# Women's March Washington DC 2017



## JoeW (Jan 22, 2017)

I was at the Women's March the day after the Inauguration in DC on Jan. 21st, 2017.  I have a range of pictures...some of which fall in to the "photojournalism" field and others were just interesting concepts.  As you would imagine, there were some creative signs and lots of pink.  I didn't feel this with my camera (looking through the lens provides insulation) but a lot of other people said it was so packed that it was "claustrophobic."  As always, when photographing crowds, you're looking for high ground and it's also tough to find breaks in the crowd where you can shoot an interesting person in isolation or for more than a headshot.


----------



## JoeW (Jan 22, 2017)

Here are a few more shots....the lineup of women consists of 3 generations from the same family.

The last shot deserves an explanation.  It's a senior diplomat from the Russian Embassy.  He had a crew out there shooting him standing in the middle of Pennsylvania Avenue with the Capital Building in the background.  One of the crew from the Embassy shooting him told me it was a "celebration photo."


----------



## tirediron (Jan 22, 2017)

Interesting set; what was the march in aid of?


----------



## SquarePeg (Jan 22, 2017)

It was a unity march for women's issues and human rights.


----------



## tirediron (Jan 22, 2017)

Why does no one ever support human lefts?


----------



## Didereaux (Jan 22, 2017)

tirediron said:


> Why does no one ever support human lefts?
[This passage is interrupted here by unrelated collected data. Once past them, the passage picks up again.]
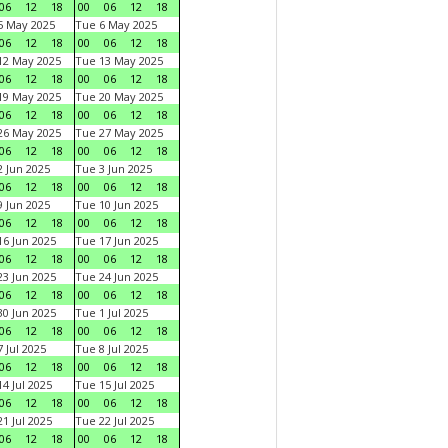
06
12
18
00
06
12
18
5 May 2025
Tue 6 May 2025
06
12
18
00
06
12
18
12 May 2025
Tue 13 May 2025
06
12
18
00
06
12
18
19 May 2025
Tue 20 May 2025
06
12
18
00
06
12
18
26 May 2025
Tue 27 May 2025
06
12
18
00
06
12
18
 Jun 2025
Tue 3 Jun 2025
06
12
18
00
06
12
18
 Jun 2025
Tue 10 Jun 2025
06
12
18
00
06
12
18
6 Jun 2025
Tue 17 Jun 2025
06
12
18
00
06
12
18
3 Jun 2025
Tue 24 Jun 2025
06
12
18
00
06
12
18
0 Jun 2025
Tue 1 Jul 2025
06
12
18
00
06
12
18
 Jul 2025
Tue 8 Jul 2025
06
12
18
00
06
12
18
4 Jul 2025
Tue 15 Jul 2025
06
12
18
00
06
12
18
1 Jul 2025
Tue 22 Jul 2025
06
12
18
00
06
12
18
...because they are always out!


----------



## tirediron (Jan 22, 2017)

Didereaux said:


> tirediron said:
> 
> 
> > Why does no one ever support human lefts?
> ...


Ba-da-dump..


----------



## pixmedic (Jan 23, 2017)

ok guys, we really have to keep even pseudo political comments out of the general forum. 
you all can go nuts in the subscribers section, but please keep comments on the topic of photography here. 
would rather this thread not get ruined by politics. 
thanks.


----------



## waday (Jan 23, 2017)

My personal favorite of this set is the first. To me, it seems to give a sense and purpose for the march in general, as well as showing the wide variety and backgrounds of those that showed up.


----------



## terri (Jan 23, 2017)

Great job in an obviously challenging setting.


----------



## Derrel (Jan 23, 2017)

I like the look of the big Russian diplomatic fellow standing out there, but I was wondering about why so much top space above him. Still, quite an imposing figure he presents.


----------



## loonatic45414 (Jan 23, 2017)

The crowd shots work as an overall summary but need the individual shots to bring the theme together. Without the individual shots, the crowd looks discombobulated. Would tell a better story if the crowd faced one direction watching a speech or something.

Sent from my 0PJA2 using Tapatalk


----------



## FITBMX (Jan 24, 2017)

Nice job!


----------



## JoeW (Jan 24, 2017)

Derrel said:


> I like the look of the big Russian diplomatic fellow standing out there, but I was wondering about why so much top space above him. Still, quite an imposing figure he presents.


To be brutally honest...I was doing a lot of edits quickly so some people who were at the march would get copies and so I could post some in a meet-up group of other photographers to get the submissions started, so I cropped a little but not enough on top.


----------